Wichtig zu wissen: Die Einberufung einer Sondersitzung des Rechtsausschusses und später des Bundestags ist nicht nur bis zur Neuwahl am 23. Februar möglich, sondern bis zur konstituierenden Sitzung des nächsten Bundestags. Diese muss nach Grundgesetz spätestens 30 Tage nach der Wahl stattfinden. Und wer weiß schon, wie Abgeordnete abstimmen, wenn sich bei der Bundestagwahl ergibt, dass sie nicht wieder gewählt wurden.

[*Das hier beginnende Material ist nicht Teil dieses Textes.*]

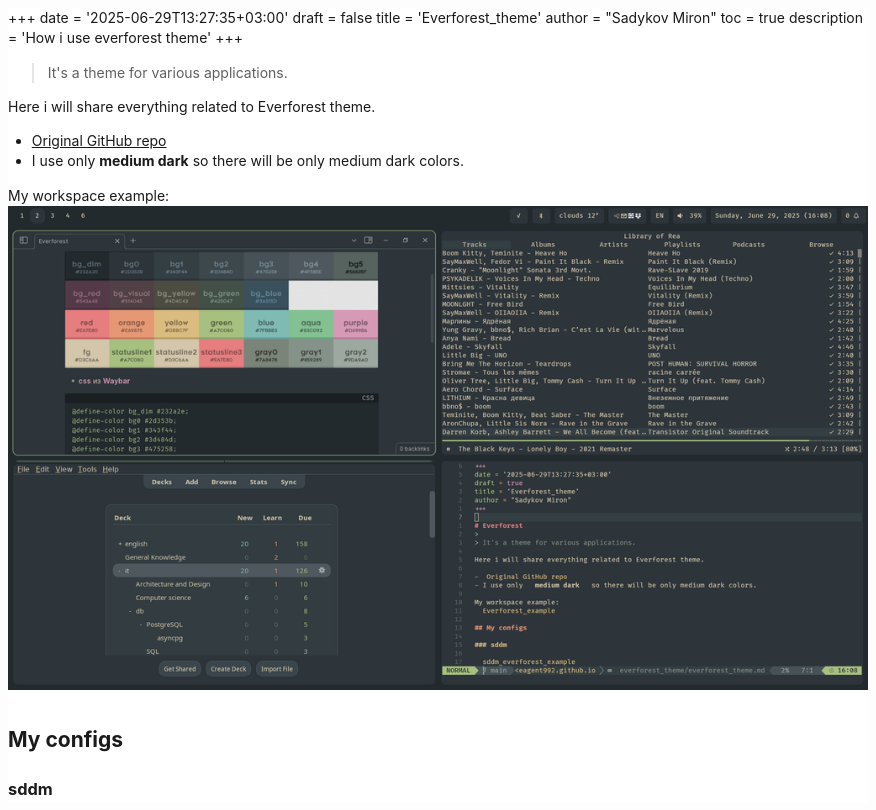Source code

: +++
date = '2025-06-29T13:27:35+03:00'
draft = false
title = 'Everforest_theme'
author = "Sadykov Miron"
toc = true
description = 'How i use everforest theme'
+++

>
> It's a theme for various applications.

Here i will share everything related to Everforest theme.

- [Original GitHub repo](https://github.com/sainnhe/everforest)
- I use only **medium dark** so there will be only medium dark colors.

My workspace example:
![Everforest_example](hyprland_workspace_everforest.png)

## My configs

### sddm
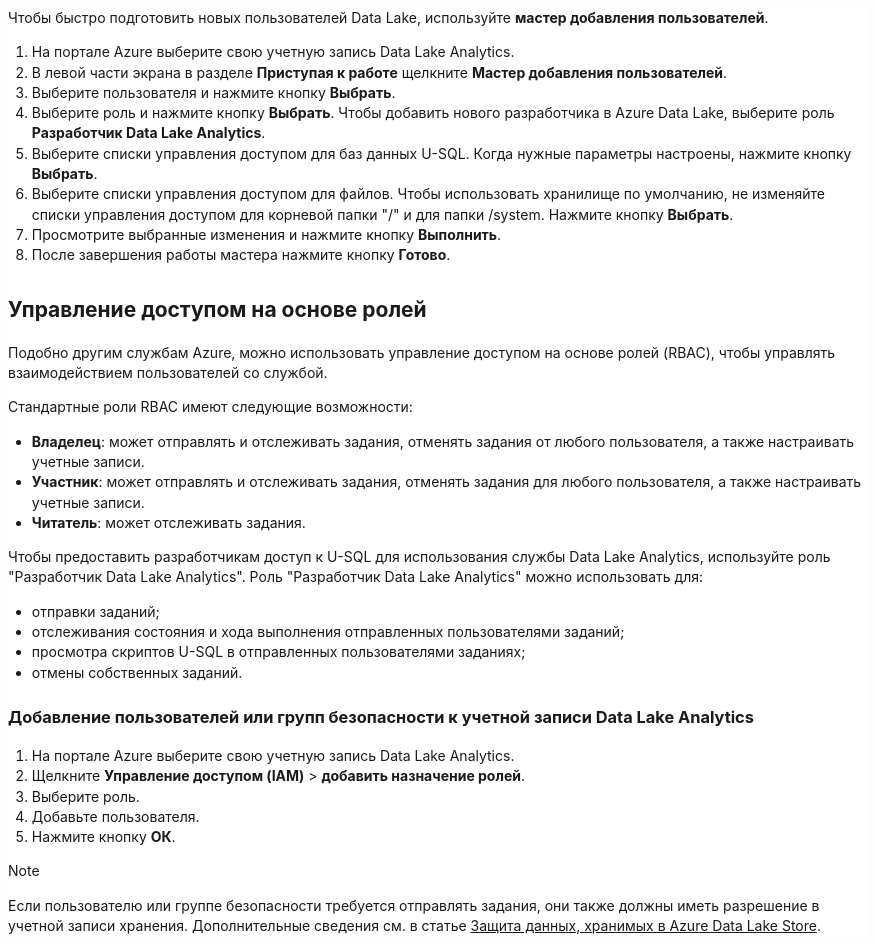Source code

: Чтобы быстро подготовить новых пользователей Data Lake, используйте **мастер добавления пользователей**.

1. На портале Azure выберите свою учетную запись Data Lake Analytics.
2. В левой части экрана в разделе **Приступая к работе** щелкните **Мастер добавления пользователей**.
3. Выберите пользователя и нажмите кнопку **Выбрать**.
4. Выберите роль и нажмите кнопку **Выбрать**. Чтобы добавить нового разработчика в Azure Data Lake, выберите роль **Разработчик Data Lake Analytics**.
5. Выберите списки управления доступом для баз данных U-SQL. Когда нужные параметры настроены, нажмите кнопку **Выбрать**.
6. Выберите списки управления доступом для файлов. Чтобы использовать хранилище по умолчанию, не изменяйте списки управления доступом для корневой папки "/" и для папки /system. Нажмите кнопку **Выбрать**.
7. Просмотрите выбранные изменения и нажмите кнопку **Выполнить**.
8. После завершения работы мастера нажмите кнопку **Готово**.

## <a name="manage-role-based-access-control"></a>Управление доступом на основе ролей

Подобно другим службам Azure, можно использовать управление доступом на основе ролей (RBAC), чтобы управлять взаимодействием пользователей со службой.

Стандартные роли RBAC имеют следующие возможности:
* **Владелец**: может отправлять и отслеживать задания, отменять задания от любого пользователя, а также настраивать учетные записи.
* **Участник**: может отправлять и отслеживать задания, отменять задания для любого пользователя, а также настраивать учетные записи.
* **Читатель**: может отслеживать задания.

Чтобы предоставить разработчикам доступ к U-SQL для использования службы Data Lake Analytics, используйте роль "Разработчик Data Lake Analytics". Роль "Разработчик Data Lake Analytics" можно использовать для:
* отправки заданий;
* отслеживания состояния и хода выполнения отправленных пользователями заданий;
* просмотра скриптов U-SQL в отправленных пользователями заданиях;
* отмены собственных заданий.

### <a name="add-users-or-security-groups-to-a-data-lake-analytics-account"></a>Добавление пользователей или групп безопасности к учетной записи Data Lake Analytics

1. На портале Azure выберите свою учетную запись Data Lake Analytics.
2. Щелкните **Управление доступом (IAM)**  >  **добавить назначение ролей**.
3. Выберите роль.
4. Добавьте пользователя.
5. Нажмите кнопку **ОК**.

>[!NOTE]
>Если пользователю или группе безопасности требуется отправлять задания, они также должны иметь разрешение в учетной записи хранения. Дополнительные сведения см. в статье [Защита данных, хранимых в Azure Data Lake Store](../data-lake-store/data-lake-store-secure-data.md).
>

Dass bei der konstituierenden Sitzung eine der maßgeblichen Treiber der Abtreibungslegalisierung, nämlich Carmen Wegge, dabeisein wird, ist indes zweifelhaft: Wegge schaffte es nur auf Platz 12 der SPD-Landesliste. Aktuell hat die SPD 23 bayerische Abgeordnete in Berlin. Weil die Sozialdemokraten im Ergebnis gegenüber der Wahl 2021 absehbar um rund zehn Prozentpunkte absacken werden und dem neuen Wahlrecht zufolge der Bundestag verkleinert wird, wird es für Wegge eng.